大塚源氏は、文体がほぐれていて軽い。「光る君へ」が放送されていることだし、この際、「世界最古の小説」を読んでみるか、という気になった。

 『源氏物語』については教科書レベルの知識しかない。古文を理解できないうえに、作品が長大だ。最初から敬遠していた。

 ところが、大昔のトイレ事情を扱った大塚さんの『うん古典』が全訳『源氏物語』への興味を呼んだ。大塚訳なら入っていけそうだ、多様な解釈のひとつとして――。

 大塚さんは、世間一般にいわれている見方、たとえば光源氏の栄光と没落、政治的野望と権力闘争の数々(ウィキペディア)といった話ではなく、貴族社会の「男と女の物語」として描いている。
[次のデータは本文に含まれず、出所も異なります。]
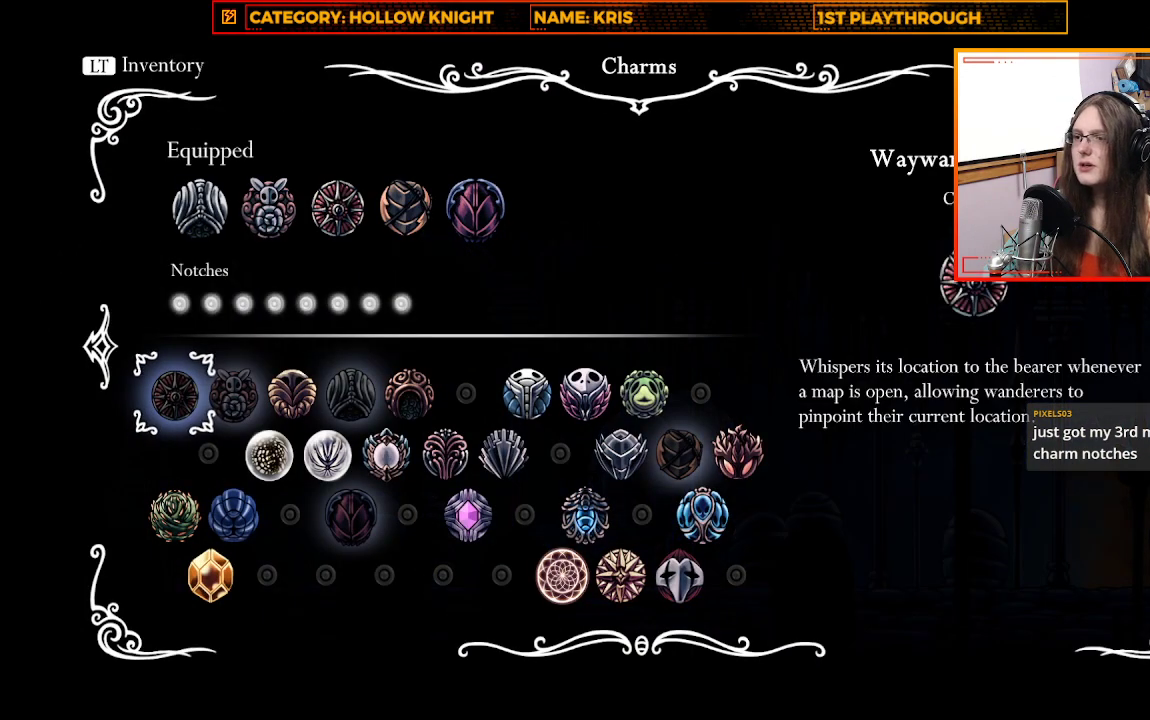
{"buttons": [], "left_stick": "center", "right_stick": "center", "events": []}
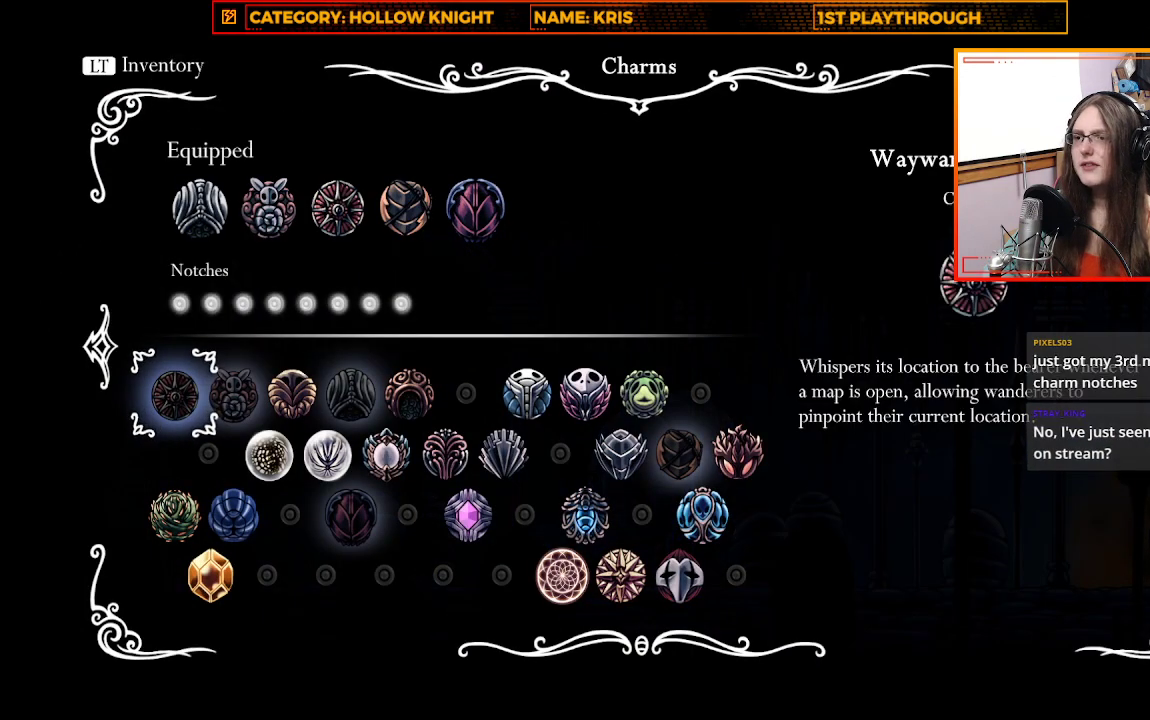
{"buttons": [], "left_stick": "center", "right_stick": "center", "events": []}
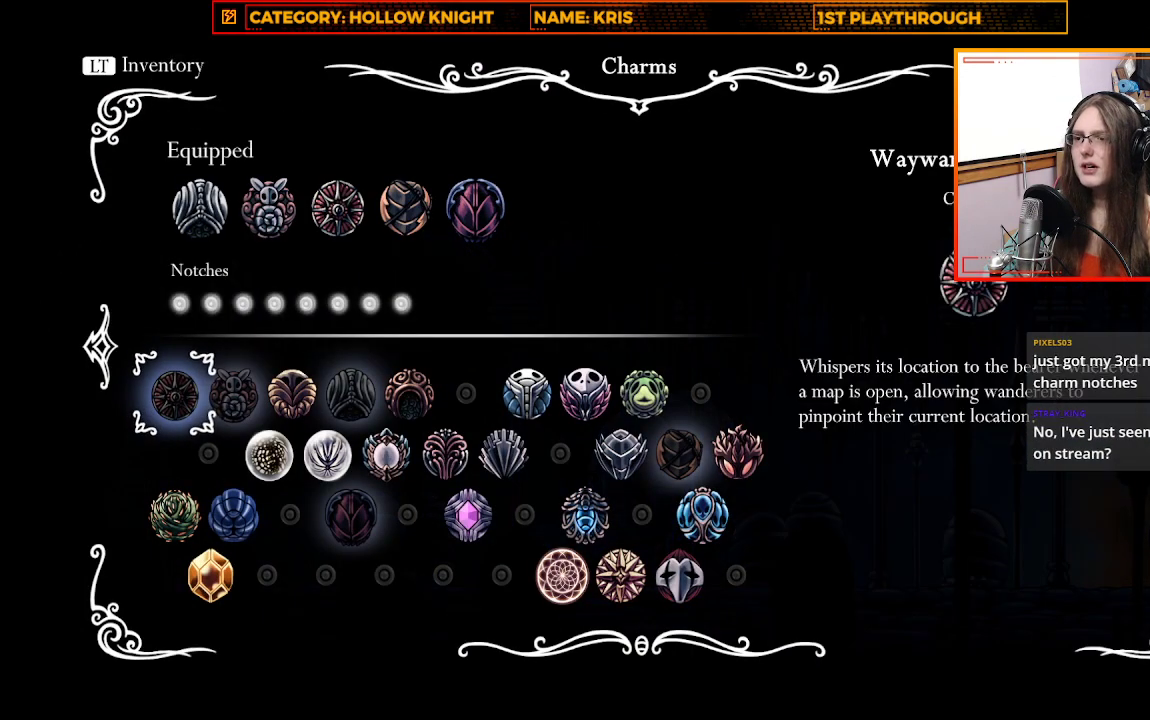
{"buttons": [], "left_stick": "center", "right_stick": "center", "events": [[300, "B", "down"], [467, "B", "up"]]}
 「『源氏物語』は、性愛が栄華の基盤になっていた時代の人間たちの物語である」(「はじめに)

 とはいえ、直截(ちょくせつ)的な表現は、原文にはない。代わりに、「当時の流行歌や自然や天候など、あらゆるものに託して『性』を『エロ』を、そこから生まれる『感情』を代弁させ、時に物語を牽引する伏線となっている」。

 訳と訳の間に「解説」(ひかりナビ)が入る。たとえば、最初の「桐壺」の章。「歌に宿、戸、山(月が入る)など何かを容れるものが出てくれば……」女を、「月(山に入る)など何かに入るもの、傘のようにさしたり、形状がそれらしいものが出てくれば……」男を暗示するのだとか。

桐壺は光源氏の母親で、ミカドの寵愛を受けた。が、嫉妬の渦の中で衰弱し、里に下って死ぬ。

 源氏は最高権力者の一人娘を妻に、申し分のない暮らしを送るのだが、心は満たされない。

「桐壺」のラストでは、そんな憂愁の貴公子が「光る君」と名付けられたゆえんを伝えて現実味を添える、とナビにはある。

 光源氏は近衛中将、大将、大納言、内大臣、太政大臣と進み、最後は准太上天皇という天皇に準じた待遇を受けるところまでいく。

 貴公子の女性遍歴と出世を重ね合わせた光源氏の一代記とでもいえる物語なのだろう。

わかりやすいといえばわかりやすいのだが、この年では全6巻を読み通す気力と興味を持続できるかどうか……。